TASK OBJECTIVE:
In the entries below, go to the line containing "left hip: (207, 215, -6)" and repeat it along with every later line, exactly.

(Collected data)
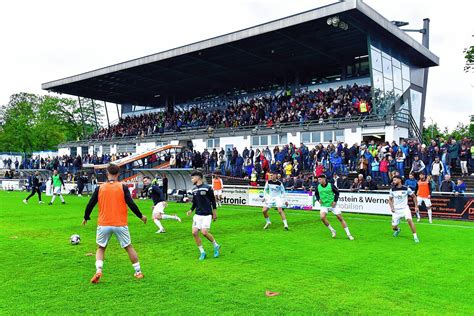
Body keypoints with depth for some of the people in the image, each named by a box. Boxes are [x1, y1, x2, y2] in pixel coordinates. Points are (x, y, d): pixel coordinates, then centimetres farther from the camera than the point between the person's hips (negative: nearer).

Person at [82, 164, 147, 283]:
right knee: (129, 247, 14)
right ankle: (138, 272, 18)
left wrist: (86, 218, 22)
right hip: (120, 224, -1)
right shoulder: (123, 187, -3)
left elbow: (90, 204, 4)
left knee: (100, 248, 18)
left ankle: (98, 270, -3)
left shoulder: (100, 188, 2)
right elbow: (131, 204, -8)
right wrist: (141, 216, 5)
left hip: (103, 224, 1)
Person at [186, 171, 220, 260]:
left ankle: (216, 246, 11)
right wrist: (191, 210, 3)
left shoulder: (207, 188, -8)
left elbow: (213, 200, -3)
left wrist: (214, 213, -1)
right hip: (197, 214, 6)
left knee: (204, 232, -17)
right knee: (194, 232, -6)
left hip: (207, 215, -6)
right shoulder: (194, 189, 9)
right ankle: (202, 252, 10)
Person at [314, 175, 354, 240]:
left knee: (340, 218, -2)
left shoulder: (331, 185, -9)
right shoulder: (318, 187, -1)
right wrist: (318, 199, -3)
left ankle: (349, 235, 8)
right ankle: (332, 230, 0)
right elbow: (316, 194, 15)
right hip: (324, 205, 2)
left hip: (333, 205, -2)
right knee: (322, 217, -22)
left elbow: (337, 192, 1)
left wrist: (335, 201, -9)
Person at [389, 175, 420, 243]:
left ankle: (415, 237, -16)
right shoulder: (392, 189, -3)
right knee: (393, 227, 3)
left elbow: (414, 196, 5)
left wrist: (416, 206, -1)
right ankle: (398, 230, 42)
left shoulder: (406, 188, -9)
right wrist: (391, 207, -7)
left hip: (405, 208, -2)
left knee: (409, 220, -29)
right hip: (396, 210, 2)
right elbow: (390, 199, 9)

WRITTEN SOLUTION:
left hip: (207, 215, -6)
right shoulder: (194, 189, 9)
right ankle: (202, 252, 10)
Person at [314, 175, 354, 240]:
left knee: (340, 218, -2)
left shoulder: (331, 185, -9)
right shoulder: (318, 187, -1)
right wrist: (318, 199, -3)
left ankle: (349, 235, 8)
right ankle: (332, 230, 0)
right elbow: (316, 194, 15)
right hip: (324, 205, 2)
left hip: (333, 205, -2)
right knee: (322, 217, -22)
left elbow: (337, 192, 1)
left wrist: (335, 201, -9)
Person at [389, 175, 420, 243]:
left ankle: (415, 237, -16)
right shoulder: (392, 189, -3)
right knee: (393, 227, 3)
left elbow: (414, 196, 5)
left wrist: (416, 206, -1)
right ankle: (398, 230, 42)
left shoulder: (406, 188, -9)
right wrist: (391, 207, -7)
left hip: (405, 208, -2)
left knee: (409, 220, -29)
right hip: (396, 210, 2)
right elbow: (390, 199, 9)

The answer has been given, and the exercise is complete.